• _Source material_
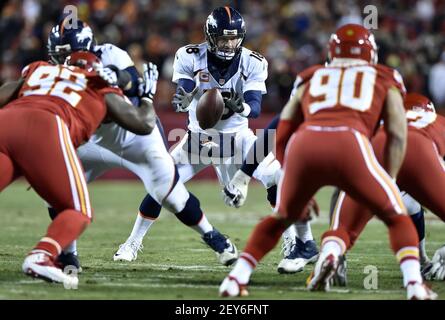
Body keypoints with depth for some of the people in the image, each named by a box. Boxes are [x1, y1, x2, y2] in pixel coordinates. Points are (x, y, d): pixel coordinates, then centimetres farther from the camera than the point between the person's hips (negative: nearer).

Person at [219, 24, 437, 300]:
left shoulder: (310, 81, 36)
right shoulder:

• _Exercise details_
Pictures stay out; all other material above is restated word for word.

• _Completed task_
Body keypoints with depth for some of the people in the image, each named by a box. Boxes are [x1, y1, x2, y2] in pixel coordinates. Points are (x, y, d): pixel coordinates, then centimetres farther from the camera than the point between the person's hips (negative: nearer).

Person at [219, 24, 437, 300]:
left shoulder: (310, 81, 36)
right shoulder:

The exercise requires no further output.